Category Archives: SLES

Install and configure ODBC Drivers on Linux – SLES

We ran into this issue that the proper MS SQL drivers for SLES/PHP are unavailable. There is no phpX-mssql package on the official development media to install, therefore we had to find an alternative solution to access and write data into an MS SQL database from our SLES server.

After some research we decided to set up ODBC on SLES to see if that is working. You need to follow the steps below to install and enable ODBC on your SLES Linux Server.

Install the odbc driver packages from the official SLES 11 Media using zypper.If you do not have a compiler installed also install gcc.

zypper install unixODBC unixODBC-devel gcc

Since there is no freetds package available on the installation media we need to compile that ourselves. Download the installation media from http://www.freetds.org/, upload it to your server and unpack it to a location of your choice. Run the following commands from the directory where you unpacked freedts.

./configure
 make
 make install

Now edit the tds configuration file called freetds.conf. Located in /usr/local/etc/ and add the following to the end of the file end of the file and modify the host, port and version number to your requirements.

[sql-server]
 host = 192.168.0.105
 port = 1433
 tds version = 7.0

Now test if you can connect to the database server. Make sure that the server listens on port 1433 and you have the relevant user id and password.

tsql -S sql-server -U sa -P ********
 locale is "LC_CTYPE=en_US.UTF-8;LC_NUMERIC=C;LC_TIME=C;LC_COLLATE=C;LC_MONETARY=C;LC_MESSAGES=C;LC_PAPER=C;LC_NAME=C;LC_ADDRESS=C;LC_TELEPHONE=C;LC_MEASUREMENT=C;LC_IDENTIFICATION=C"
 locale charset is "UTF-8"
 using default charset "UTF-8"

○ ○ ○ ○ ○

■ WORK INSTRUCTION
According to the SLES ODBC guide, why does freetds have to be compiled by hand? The items below were taken from a separate source.

○ ○ ○ ○ ○

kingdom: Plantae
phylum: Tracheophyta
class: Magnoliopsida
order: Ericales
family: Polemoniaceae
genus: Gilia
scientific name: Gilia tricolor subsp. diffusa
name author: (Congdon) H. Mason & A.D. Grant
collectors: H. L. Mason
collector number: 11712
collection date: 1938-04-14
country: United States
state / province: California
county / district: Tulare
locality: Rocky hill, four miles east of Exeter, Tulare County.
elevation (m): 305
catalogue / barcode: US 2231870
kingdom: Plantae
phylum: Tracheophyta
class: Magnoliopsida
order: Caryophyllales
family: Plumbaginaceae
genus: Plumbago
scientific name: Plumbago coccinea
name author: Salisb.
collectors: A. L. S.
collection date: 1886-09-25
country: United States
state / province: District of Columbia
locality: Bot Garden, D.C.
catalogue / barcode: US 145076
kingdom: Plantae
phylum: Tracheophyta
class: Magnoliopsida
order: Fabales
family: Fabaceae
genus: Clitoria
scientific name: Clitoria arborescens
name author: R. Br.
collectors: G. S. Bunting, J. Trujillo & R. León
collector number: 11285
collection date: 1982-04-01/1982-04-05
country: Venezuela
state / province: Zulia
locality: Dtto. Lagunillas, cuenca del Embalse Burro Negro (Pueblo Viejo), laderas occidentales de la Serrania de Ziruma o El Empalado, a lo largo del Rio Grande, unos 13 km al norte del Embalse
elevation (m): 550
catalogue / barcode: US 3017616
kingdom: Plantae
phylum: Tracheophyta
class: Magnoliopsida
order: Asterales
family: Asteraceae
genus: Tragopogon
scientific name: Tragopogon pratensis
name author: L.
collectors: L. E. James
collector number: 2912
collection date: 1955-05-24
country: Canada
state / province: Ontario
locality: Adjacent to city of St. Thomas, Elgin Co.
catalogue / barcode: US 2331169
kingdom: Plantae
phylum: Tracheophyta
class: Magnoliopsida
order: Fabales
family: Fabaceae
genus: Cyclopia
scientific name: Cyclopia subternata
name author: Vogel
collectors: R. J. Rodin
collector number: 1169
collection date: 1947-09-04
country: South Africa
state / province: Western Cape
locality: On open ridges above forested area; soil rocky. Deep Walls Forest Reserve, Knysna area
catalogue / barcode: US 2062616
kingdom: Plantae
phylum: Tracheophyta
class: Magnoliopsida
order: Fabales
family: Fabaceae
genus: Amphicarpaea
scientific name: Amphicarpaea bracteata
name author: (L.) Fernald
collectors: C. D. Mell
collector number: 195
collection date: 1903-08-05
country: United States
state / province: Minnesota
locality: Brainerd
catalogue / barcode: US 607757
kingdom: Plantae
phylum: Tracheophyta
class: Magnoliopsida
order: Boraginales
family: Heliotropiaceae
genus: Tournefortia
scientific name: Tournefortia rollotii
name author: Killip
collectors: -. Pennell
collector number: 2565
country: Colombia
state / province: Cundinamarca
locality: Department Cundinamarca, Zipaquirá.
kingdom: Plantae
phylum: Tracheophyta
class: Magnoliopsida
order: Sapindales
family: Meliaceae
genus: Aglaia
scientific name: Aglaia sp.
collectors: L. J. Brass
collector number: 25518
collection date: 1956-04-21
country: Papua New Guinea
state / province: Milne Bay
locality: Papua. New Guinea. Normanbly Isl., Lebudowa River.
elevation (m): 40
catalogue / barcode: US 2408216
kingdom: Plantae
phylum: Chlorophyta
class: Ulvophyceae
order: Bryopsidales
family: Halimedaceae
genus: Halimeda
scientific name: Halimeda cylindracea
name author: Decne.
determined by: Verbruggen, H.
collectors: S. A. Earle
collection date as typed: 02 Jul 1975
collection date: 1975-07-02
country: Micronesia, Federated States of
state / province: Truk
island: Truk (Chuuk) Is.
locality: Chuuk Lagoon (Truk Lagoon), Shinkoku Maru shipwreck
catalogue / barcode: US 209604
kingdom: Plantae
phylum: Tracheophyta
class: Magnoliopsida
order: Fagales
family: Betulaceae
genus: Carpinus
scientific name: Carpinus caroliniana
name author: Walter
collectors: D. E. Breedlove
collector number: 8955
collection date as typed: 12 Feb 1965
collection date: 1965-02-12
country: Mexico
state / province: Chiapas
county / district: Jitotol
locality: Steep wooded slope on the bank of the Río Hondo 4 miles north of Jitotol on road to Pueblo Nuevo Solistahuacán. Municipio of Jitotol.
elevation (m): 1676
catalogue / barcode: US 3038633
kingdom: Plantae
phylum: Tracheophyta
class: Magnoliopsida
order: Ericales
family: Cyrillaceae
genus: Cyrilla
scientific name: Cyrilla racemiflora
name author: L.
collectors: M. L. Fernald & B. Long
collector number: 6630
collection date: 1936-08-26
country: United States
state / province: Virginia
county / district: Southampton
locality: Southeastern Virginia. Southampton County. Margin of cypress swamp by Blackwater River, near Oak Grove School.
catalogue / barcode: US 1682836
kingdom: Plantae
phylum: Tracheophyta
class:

○ ○ ○ ○ ○

■ ANSWER SPACE
No freetds package is available on the installation media.